China has developed and commissioned a fixed-wing, anti-submarine patrol aircraft, which will significantly boost the Chinese navy's operational capability, experts said.
The navy has updated its fixed-wing anti-submarine patrol aircraft with the Gaoxin-6. Provided to China Daily |
The four-engine Gaoxin-6, which was developed and manufactured by Aviation Industry Corp of China based on the Y-8 transport plane, has been delivered to the Beihai - or North Sea - Fleet of the People's Liberation Army navy, about three years after the type was first revealed in late 2011, according to a recent report in IHS Jane's Defense Weekly, a United Kingdom-based weapon technology publication.
The aircraft can easily be distinguished from other Y-8 variants by its large sea-search radar, mounted below the cockpit, and the magnetic anomaly detector boom that looks like a metal tail.

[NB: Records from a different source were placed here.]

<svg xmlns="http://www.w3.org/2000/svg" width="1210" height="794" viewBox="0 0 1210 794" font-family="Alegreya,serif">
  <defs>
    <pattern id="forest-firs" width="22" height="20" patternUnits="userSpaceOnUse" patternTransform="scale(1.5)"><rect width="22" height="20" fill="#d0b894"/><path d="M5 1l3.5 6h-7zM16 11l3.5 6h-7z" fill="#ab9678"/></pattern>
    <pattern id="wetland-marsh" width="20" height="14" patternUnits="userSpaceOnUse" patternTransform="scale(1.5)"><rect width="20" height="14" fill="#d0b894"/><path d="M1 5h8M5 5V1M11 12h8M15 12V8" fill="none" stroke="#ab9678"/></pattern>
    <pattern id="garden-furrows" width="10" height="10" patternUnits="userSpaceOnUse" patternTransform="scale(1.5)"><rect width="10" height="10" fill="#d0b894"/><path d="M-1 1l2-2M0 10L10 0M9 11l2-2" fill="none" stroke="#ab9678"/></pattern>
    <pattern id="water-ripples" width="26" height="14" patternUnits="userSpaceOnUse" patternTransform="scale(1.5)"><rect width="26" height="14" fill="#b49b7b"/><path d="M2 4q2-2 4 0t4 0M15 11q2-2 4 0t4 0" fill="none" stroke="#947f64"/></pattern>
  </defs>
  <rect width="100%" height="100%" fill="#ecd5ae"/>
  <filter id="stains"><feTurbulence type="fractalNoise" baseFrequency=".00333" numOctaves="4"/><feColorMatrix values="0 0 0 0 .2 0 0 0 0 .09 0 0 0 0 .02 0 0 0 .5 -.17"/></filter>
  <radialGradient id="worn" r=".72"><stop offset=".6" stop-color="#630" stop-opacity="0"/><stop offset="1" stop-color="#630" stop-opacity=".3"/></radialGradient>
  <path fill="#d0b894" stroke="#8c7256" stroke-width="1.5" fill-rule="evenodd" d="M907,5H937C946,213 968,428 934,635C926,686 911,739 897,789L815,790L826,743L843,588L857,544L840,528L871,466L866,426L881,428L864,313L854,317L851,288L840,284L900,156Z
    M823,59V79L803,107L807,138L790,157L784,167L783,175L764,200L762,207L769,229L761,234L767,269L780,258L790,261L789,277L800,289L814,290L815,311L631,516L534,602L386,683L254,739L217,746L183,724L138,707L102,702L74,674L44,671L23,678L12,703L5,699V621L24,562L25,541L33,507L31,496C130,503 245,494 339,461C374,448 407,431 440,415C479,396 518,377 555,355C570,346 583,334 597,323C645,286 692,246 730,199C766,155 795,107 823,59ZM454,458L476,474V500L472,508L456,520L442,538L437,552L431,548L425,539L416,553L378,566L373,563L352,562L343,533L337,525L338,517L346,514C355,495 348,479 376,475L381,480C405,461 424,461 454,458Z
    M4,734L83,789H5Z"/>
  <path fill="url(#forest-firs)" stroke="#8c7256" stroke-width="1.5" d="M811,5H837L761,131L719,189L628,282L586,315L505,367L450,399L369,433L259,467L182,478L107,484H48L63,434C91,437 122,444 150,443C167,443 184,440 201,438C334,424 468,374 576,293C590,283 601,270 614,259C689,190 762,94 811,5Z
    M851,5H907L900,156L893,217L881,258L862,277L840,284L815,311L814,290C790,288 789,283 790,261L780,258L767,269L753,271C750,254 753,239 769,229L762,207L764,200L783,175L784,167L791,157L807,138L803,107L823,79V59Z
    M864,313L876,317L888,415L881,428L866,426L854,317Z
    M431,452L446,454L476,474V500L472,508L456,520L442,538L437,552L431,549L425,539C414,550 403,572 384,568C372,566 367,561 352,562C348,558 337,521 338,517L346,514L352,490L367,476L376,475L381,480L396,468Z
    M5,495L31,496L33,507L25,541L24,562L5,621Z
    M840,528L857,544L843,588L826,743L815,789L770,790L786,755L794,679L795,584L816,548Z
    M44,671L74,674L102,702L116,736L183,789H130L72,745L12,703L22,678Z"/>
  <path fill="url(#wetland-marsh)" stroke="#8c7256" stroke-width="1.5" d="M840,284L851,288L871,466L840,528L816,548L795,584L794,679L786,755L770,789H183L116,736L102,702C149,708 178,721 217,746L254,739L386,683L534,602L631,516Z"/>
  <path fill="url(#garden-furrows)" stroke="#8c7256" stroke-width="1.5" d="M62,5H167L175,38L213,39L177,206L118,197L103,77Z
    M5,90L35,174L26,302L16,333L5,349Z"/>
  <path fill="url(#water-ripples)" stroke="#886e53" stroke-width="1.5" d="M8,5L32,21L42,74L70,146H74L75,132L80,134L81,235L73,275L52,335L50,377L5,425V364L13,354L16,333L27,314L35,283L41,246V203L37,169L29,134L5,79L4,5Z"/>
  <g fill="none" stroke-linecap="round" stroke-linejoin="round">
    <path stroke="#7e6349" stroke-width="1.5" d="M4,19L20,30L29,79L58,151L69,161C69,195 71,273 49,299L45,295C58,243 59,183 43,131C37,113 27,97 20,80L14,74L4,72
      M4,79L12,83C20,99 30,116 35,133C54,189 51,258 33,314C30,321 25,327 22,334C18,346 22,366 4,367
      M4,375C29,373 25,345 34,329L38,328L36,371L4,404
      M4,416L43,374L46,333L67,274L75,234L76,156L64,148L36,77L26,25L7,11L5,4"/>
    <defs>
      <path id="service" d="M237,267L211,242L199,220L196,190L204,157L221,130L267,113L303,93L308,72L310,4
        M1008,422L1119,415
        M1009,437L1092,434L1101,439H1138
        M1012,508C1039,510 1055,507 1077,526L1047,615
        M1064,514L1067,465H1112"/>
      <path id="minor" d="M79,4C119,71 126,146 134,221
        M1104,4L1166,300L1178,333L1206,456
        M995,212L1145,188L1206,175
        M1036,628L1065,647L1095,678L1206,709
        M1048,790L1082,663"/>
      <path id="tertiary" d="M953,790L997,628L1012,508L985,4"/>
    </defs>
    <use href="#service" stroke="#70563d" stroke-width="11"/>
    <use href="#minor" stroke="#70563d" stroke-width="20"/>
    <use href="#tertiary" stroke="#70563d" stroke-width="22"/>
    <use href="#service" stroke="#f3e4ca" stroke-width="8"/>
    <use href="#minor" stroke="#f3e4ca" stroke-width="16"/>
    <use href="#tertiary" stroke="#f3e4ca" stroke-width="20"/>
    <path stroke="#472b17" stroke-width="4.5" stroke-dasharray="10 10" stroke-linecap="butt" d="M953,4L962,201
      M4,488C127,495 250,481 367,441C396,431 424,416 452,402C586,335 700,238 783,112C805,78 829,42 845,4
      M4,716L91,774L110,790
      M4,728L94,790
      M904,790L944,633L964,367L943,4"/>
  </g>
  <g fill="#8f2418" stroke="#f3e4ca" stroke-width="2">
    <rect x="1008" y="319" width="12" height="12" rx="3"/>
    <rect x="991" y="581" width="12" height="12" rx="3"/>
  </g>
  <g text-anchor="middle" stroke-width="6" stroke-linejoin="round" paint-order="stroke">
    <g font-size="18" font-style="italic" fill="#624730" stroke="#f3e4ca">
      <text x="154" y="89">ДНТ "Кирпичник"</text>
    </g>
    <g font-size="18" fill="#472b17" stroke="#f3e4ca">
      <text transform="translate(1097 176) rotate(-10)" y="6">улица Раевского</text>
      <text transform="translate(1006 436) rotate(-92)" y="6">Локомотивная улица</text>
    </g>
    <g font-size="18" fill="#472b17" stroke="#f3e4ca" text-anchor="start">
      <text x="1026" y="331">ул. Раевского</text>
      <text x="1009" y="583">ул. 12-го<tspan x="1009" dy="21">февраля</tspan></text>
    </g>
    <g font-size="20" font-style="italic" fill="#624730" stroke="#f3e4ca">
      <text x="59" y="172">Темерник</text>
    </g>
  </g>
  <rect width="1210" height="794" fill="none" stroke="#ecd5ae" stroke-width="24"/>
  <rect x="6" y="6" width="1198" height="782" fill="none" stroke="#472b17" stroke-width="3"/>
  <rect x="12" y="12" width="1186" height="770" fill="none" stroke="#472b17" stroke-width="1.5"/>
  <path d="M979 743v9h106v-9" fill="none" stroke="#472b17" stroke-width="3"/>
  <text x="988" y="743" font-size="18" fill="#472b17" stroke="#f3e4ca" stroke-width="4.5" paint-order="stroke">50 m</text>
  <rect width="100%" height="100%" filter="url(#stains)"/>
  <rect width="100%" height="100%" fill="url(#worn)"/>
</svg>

It is China's first large aircraft specifically designed for anti-submarine warfare, making the country the sixth nation that has the development capability for such a sophisticated plane. The others are the United States, Russia, Japan, the UK and France.

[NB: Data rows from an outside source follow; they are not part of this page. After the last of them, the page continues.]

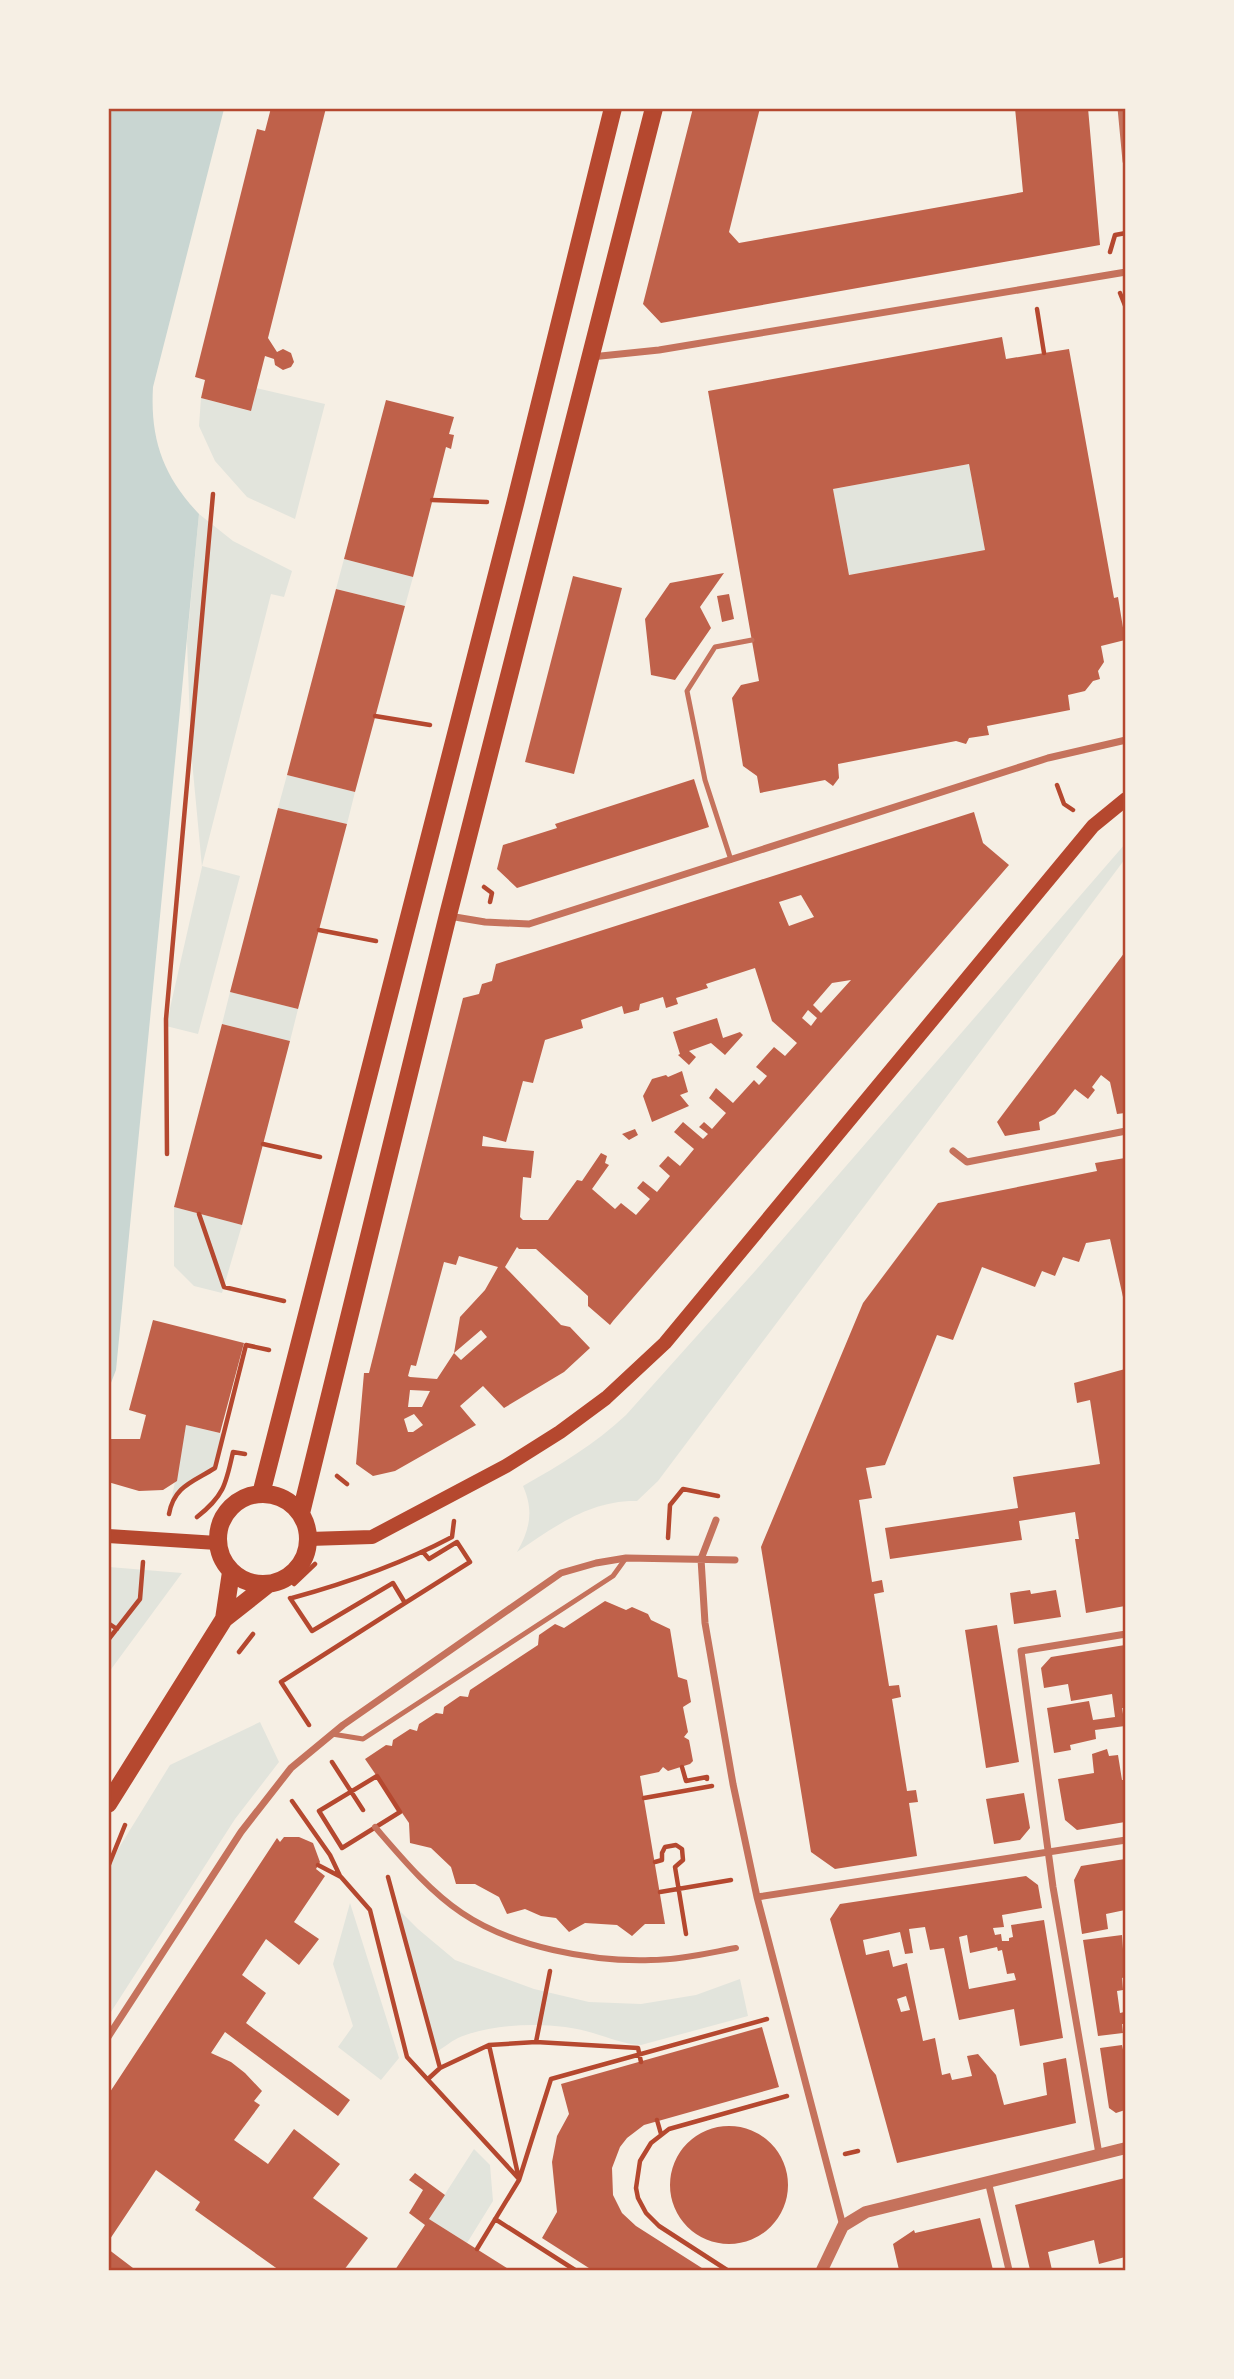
<svg xmlns="http://www.w3.org/2000/svg" width="1234" height="2379" font-family="'Playfair Display',serif">
<rect width="100%" height="100%" fill="#f6efe4"/>
<!-- green -->
<path fill="#e2e4dc" d="M256,388l69,16 -30,115 -48,-22 -32,-36 -16,-35 2,-28 49,13z
M969,464l16,86 -136,25 -16,-86z
M199,514l34,27 59,30 -8,26 -13,-3 -69,272 38,10 -42,158 -32,-8 36,-159 -11,-117 -4,-109z
M344,559l69,18 -8,29 -69,-17z
M287,775l68,17 -8,32 -69,-16z
M1125,844v15l-467,622 -21,20c-47,-1 -83,26 -120,51 13,-23 17,-41 6,-66 37,-21 72,-42 103,-71l130,-145z
M230,992l68,17 -8,32 -68,-17z
M174,1207l68,18 -20,68 -28,-7 -20,-20z
M186,1425l38,9 -9,34 -39,24 -5,10z
M109,1567l73,6 -73,99z
M260,1722l19,40 -44,57 -126,196v-151l61,-99z
M350,1903l49,155 -18,22 -43,-33 15,-21 -20,-62z
M396,1907l22,22 37,31 79,29 55,13 52,2 55,-9 44,-16 8,37 -107,29c-18,-1 -31,-7 -48,-12 -37,-12 -98,-11 -135,5 -8,4 -15,10 -23,15z
M474,2149l16,16 3,36 -26,42 -38,-24z"/>
<!-- water -->
<path fill="#c9d6d2" d="M108,109h116l-71,278c-3,52 10,89 46,127l-83,856 -7,18z"/>
<!-- building -->
<path fill="#bf614a" fill-rule="evenodd" d="M271,108h55l-58,230 9,14 6,-3 8,4 3,9 -3,5 -8,3 -8,-5 -1,-6 -9,-3 -14,55 -50,-13 4,-18 -10,-3 62,-248 8,2z
M693,108h67l-31,124 10,11 284,-51 -8,-84h73l12,137 -439,78 -18,-19z
M1002,337l4,22 63,-10 45,249 4,-1 7,43 -24,6 3,16 -6,9 2,8 -7,2 -8,10 -17,4 2,15 -83,16 2,9 -20,3 -3,6 -10,-3 -118,23 1,14 -6,8 -8,-6 -65,13 -3,-17 -14,-10 -11,-68 9,-13 18,-4 -51,-290zM969,464l16,86 -136,25 -16,-86z
M386,400l68,17 -5,17 5,1 -3,14 -5,-2 -33,130 -69,-18z
M724,573l-24,34 11,21 -36,52 -24,-5 -6,-56 25,-36z
M573,576l49,12 -48,186 -49,-12z
M336,589l69,17 -50,186 -68,-17z
M729,594l5,25 -12,3 -5,-26z
M694,779l15,48 -192,61 -20,-19 6,-24 54,-17 -2,-4z
M278,808l69,16 -49,185 -68,-17z
M974,812l9,31 26,22 -396,456 -3,4 -22,-19v-10l-52,-47h-17l-2,-2 -12,20 56,58 9,2 20,21 -26,24 -60,36 -21,-22 -23,20 16,19 -81,46 -22,5 -17,-12 8,-91h5l94,-375 16,-4 3,-10 10,-3 4,-17zM801,895l13,22 -25,9 -10,-24zM755,968l17,53 25,22 -12,13 -11,-9 -18,20 11,9 -8,9 -5,-5 -21,23 -17,-15 -7,10 17,15 -14,16 -8,-7 -5,5 9,7 -5,5 -20,-17 -9,10 20,17 -14,17 -12,-10 -9,10 11,10 -13,16 -14,-11 -6,7 13,11 -14,16 -15,-12 -6,6 -23,-20 17,-24 -4,-2 2,-7 -6,-3 -19,28 -5,-1 -29,40h-25l-3,-3 3,-40 8,1 3,-27 -52,-5 1,-10 23,6 17,-61 10,2 12,-43 38,-12 -2,-8 41,-14 2,8 15,-4 1,-6 23,-7 3,11 12,-4 -2,-6 32,-10 -2,-4zM851,980l-30,33 -8,-8 19,-22zM808,1010l9,8 -6,8 -9,-8zM459,1256l39,11 -13,23 -25,27 -6,36 -17,26 -27,-2 -2,-1 3,-11 5,1 28,-104 12,3zM481,1330l6,7 -26,23 -7,-7zM410,1390l20,1 -8,16h-14zM414,1414l9,11 -10,7h-5l-4,-13z
M1125,952v161l-8,1 -7,-32 -9,-7 -9,12 3,3 -7,9 -13,-10 -20,25 -16,8 1,8 -35,6 -8,-14z
M717,1018l6,20 17,-6 3,3 -18,20 -14,-12 -22,8 7,6 -7,8 -11,-10 2,-1 -7,-22z
M222,1024l68,17 -48,184 -68,-18z
M682,1071l6,21 -8,3 9,11 -37,16 -9,-26 9,-17 14,-4 2,2z
M635,1129l3,6 -9,5 -7,-6z
M1125,1158v148l-15,-67 -24,4 -7,19 -16,-5 -8,19 -13,-5 -7,16 -53,-20 -29,73 -16,-5 -52,130 -19,3 6,30 -13,2 13,82 10,-2 2,12 -10,2 15,92 10,-1 2,12 -9,2 15,92 9,-1 2,12 -9,1 8,53 -82,13 -24,-17 -50,-305 102,-244 75,-100 159,-32 -2,-8z
M153,1320l91,23 -24,90 -34,-8 -9,56 -14,9 -24,1 -31,-9v-43h32l6,-24 -17,-5z
M1125,1369v237l-39,7 -11,-74h4l-4,-27 -56,9 3,19 -132,19 -5,-31 133,-20 -5,-31 87,-13 -10,-64 -13,3 -3,-20z
M1030,1590l1,4 25,-4 5,27 -47,7 -4,-31z
M605,1601l21,9 6,-3 16,7 3,6 19,9 8,48 9,3 4,22 -8,5 5,25 -4,5 5,3 4,21 -3,3 -22,7 -5,-4 -4,5 -19,4 25,148h-20l-13,12 -15,-11 -32,-2 -16,9 -13,-14 -15,-2 -16,-7 -18,5 -8,-17 -24,-13h-19l-5,-17 -20,-19 -21,-5 -1,-20 -44,-64 21,-14 6,1 1,-6 17,-11 7,2 2,-7 17,-11 7,1 1,-7 16,-11 8,1 2,-7 68,-45 1,-10 16,-11 9,4z
M997,1625l22,137 -33,6 -21,-138z
M1125,1645v63h-3l3,18 -30,4 1,9 -26,6 1,5 -17,3 -7,-45 42,-7 4,19 22,-3 -3,-23 -41,7 -3,-17 -24,4 -3,-20 10,-11z
M1107,1749l2,7 9,-1 4,25h3v42l-48,8 -12,-10 -7,-41 36,-6 -2,-19z
M1024,1793l6,35 -10,12 -26,4 -8,-45z
M284,1837h15l14,6 7,19 -4,7 9,7 -31,46 25,17 -20,26 -33,-26 -24,36 24,18 -20,30 104,77 -12,16 -113,-84 -14,21 20,9 14,11 17,18 -8,10 6,4 -26,35 34,24 26,-35 46,35 -27,34 55,40 -24,32h-65l-84,-60 5,-8 -44,-32 -48,72v-147l169,-257 3,4z
M1125,1859v51l-19,4 2,15 -26,5 -8,-54 7,-14z
M1026,1876l12,9 4,23 -40,7 2,12 -11,1 2,7 6,-1 1,7h7v-3l4,-1 -2,-12 33,-5 19,118 -43,8 -6,-37 -55,11 -15,-72 -14,2 -5,-23 -16,2 4,24 -8,1 -5,-22 -37,8 3,15 23,-5 4,17 14,-4 16,78 12,-3 7,37 8,-2 2,7 20,-4 -5,-20 11,-2 18,21 8,30 43,-10 -4,-32 23,-5 10,65 -179,40 -67,-244 10,-15zM967,1935l3,18 27,-6 1,4 4,-1 5,24 7,-1 2,7 -47,9 -10,-52zM906,1996l4,14 -9,2 -4,-13z
M1122,1935l3,42 -3,1 1,12 -6,1 3,22 4,-1 1,12h-3l1,9 -25,3 -15,-96z
M762,2027l17,60 -135,38 -17,13 -7,9 -8,21 1,27 9,18 14,13 69,44h-113l-50,-32 15,-26 -5,-50 5,-26 12,-22 -8,-30z
M1122,2045l3,14v51l-9,3 -7,-5 -9,-60z
M670 2185a59 59 0 1 1 118 0a59 59 0 1 1-118 0Z
M415,2173l30,22 -16,24 81,51h-115l30,-45 -16,-12 14,-23 -14,-10z
M1125,2178v79l-26,7 -5,-24 -46,12 4,18h-22l-15,-65z
M980,2218l13,52h-94l-6,-26 21,-14 1,3z
M108,2249l25,19 -2,2h-23z"/>
<g fill="none" stroke-linecap="round" stroke-linejoin="round">
<!-- path -->
<path stroke="#b5482f" stroke-width="4.5" d="M1110,252l5,-17 11,-2
M1120,293l6,15
M1037,309l7,44
M432,500l55,2
M375,716l55,9
M1057,785l7,19 9,6
M484,887l8,6 -2,9
M319,930l57,11
M263,1144l57,13
M167,1154l-1,-135 47,-525
M199,1214l25,73 60,14
M337,1476l10,8
M169,1514c5,-28 24,-32 46,-46l31,-123 23,5
M197,1517c27,-21 29,-33 36,-65l12,2
M668,1538l2,-33 13,-16 35,7
M294,1584l21,-20
M290,1598l22,33 81,-48 12,20 -124,79 28,43
M292,1598c55,-15 109,-34 160,-61l2,-16
M405,1603l65,-41 -13,-20 -28,17 -6,-7
M108,1623l9,6
M108,1640l32,-41 3,-37
M239,1652l14,-18
M332,1762l31,48
M682,1767l4,14 21,-4v2
M377,1776l23,36 -58,36 -23,-37z
M644,1798l68,-12
M292,1801l38,54 10,21
M655,1862l7,-2v-7l3,-6 11,-2 6,4 1,11 -8,7 11,67
M318,1865l23,12 29,33 37,147 112,122
M108,1867l17,-42
M388,1877l52,191
M660,1892l71,-12
M536,2042l14,-71
M489,2045l30,134
M428,2079l12,-11 49,-23 47,-3 102,6 3,14
M657,2120l4,14
M845,2154l13,-3
M495,2219l80,51
M477,2249l42,-69 32,-101 216,-60
M727,2270l-68,-44 -13,-13 -8,-15 -2,-10 4,-27 11,-18 18,-14 118,-33"/>
<!-- service -->
<path stroke="#c5725c" stroke-width="5" d="M731,860l-26,-80 -18,-89 28,-44 37,-7
M332,1734l31,5 250,-163 13,-18"/>
<!-- pedestrian -->
<path stroke="#c5725c" stroke-width="6" d="M375,1827c26,30 54,64 87,86 50,34 130,49 189,47 28,0 57,-7 85,-12"/>
<!-- minor -->
<path stroke="#c5725c" stroke-width="7" d="M1121,108l5,53
M591,357l68,-7 467,-78
M449,916l36,6 44,2 519,-166 78,-18
M953,1151l14,11 159,-31
M716,1520l-15,39 4,64 28,161 24,113 86,329
M757,1897l369,-57
M108,2037l133,-205 50,-64 52,-43 218,-152 35,-10 30,-5 109,2
M1099,2154l-46,-267 -32,-236 105,-17
M988,2181l21,89"/>
<!-- tertiary -->
<path stroke="#c5725c" stroke-width="12" d="M822,2270l21,-44 23,-14 260,-64"/>
<!-- secondary -->
<path stroke="#b5482f" stroke-width="14" d="M108,1536l109,7
M309,1539l63,-2 134,-71 54,-34 46,-34 59,-55 428,-517 33,-27"/>
<!-- primary -->
<path stroke="#b5482f" stroke-width="18" d="M218 1539a45 45 0 1 1 90 0a45 45 0 1 1-90 0Z
M261,1494l254,-990 98,-396
M301,1513l147,-598 206,-807
M224,1619l7,-47
M108,1804l116,-185 43,-34"/>
</g>
<!-- border -->
<rect width="1234" height="2379" fill="none" stroke="#f6efe4" stroke-width="220"/>
<rect x="110" y="110" width="1014" height="2159" fill="none" stroke="#b5482f" stroke-width="2.5"/>
</svg>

The most-deployed anti-submarine aircraft is the US' Lockheed P-3C Orion, which often appears in naval confrontations between the US and China. Almost all US allies have P-3Cs as the backbone of their anti-submarine forces.
Earlier reports by Chinese media said the Gaoxin-6, with a crew of up to 10, is capable of flying 6,000 kilometers or staying in the air for more than eight hours.
"Prior to the Gaoxin-6, the PLA navy only had a handful of the antiquated SH-5 maritime patrol amphibious aircraft and some ship-borne helicopters when it needed to deploy air platforms in anti-submarine operations," Wang Ya'nan, deputy editor-in-chief of Aerospace Knowledge magazine, told China Daily.
"That situation had hugely confined the PLA navy's long-range combat capability because foreign navies' submarines are probably the most dangerous threat to its fleets."
Therefore, the addition of the Gaoxin-6 will extensively enhance the navy's anti-submarine power while facilitating its maritime patrols and reconnaissance, he said.
Yin Zhuo, director of the PLA navy's Expert Consultation Committee, said that the plane's magnetic anomaly detector, radar, sonar and torpedo are as good as those on the P-3C.
"In addition to anti-submarine tasks, the aircraft is able to perform anti-ship missions if it carries anti-ship missiles. It can also guide missiles launched from ships to strike targets," he said.
However, because it is designed based on the old Y-8 transport plane, the aircraft lags behind the US' most advanced Boeing P-8 Poseidon in terms of flight range and operational endurance.
Li Jie, a senior expert at the Naval Military Studies Research Institute, told Hong Kong newspaper South China Morning Post: "Both Japan and South Korea have the world's most advanced submarines in the waters of the Yellow Sea and the East China Sea. That's why the navy decided to deploy the Gaoxin aircraft to the North Sea Fleet first."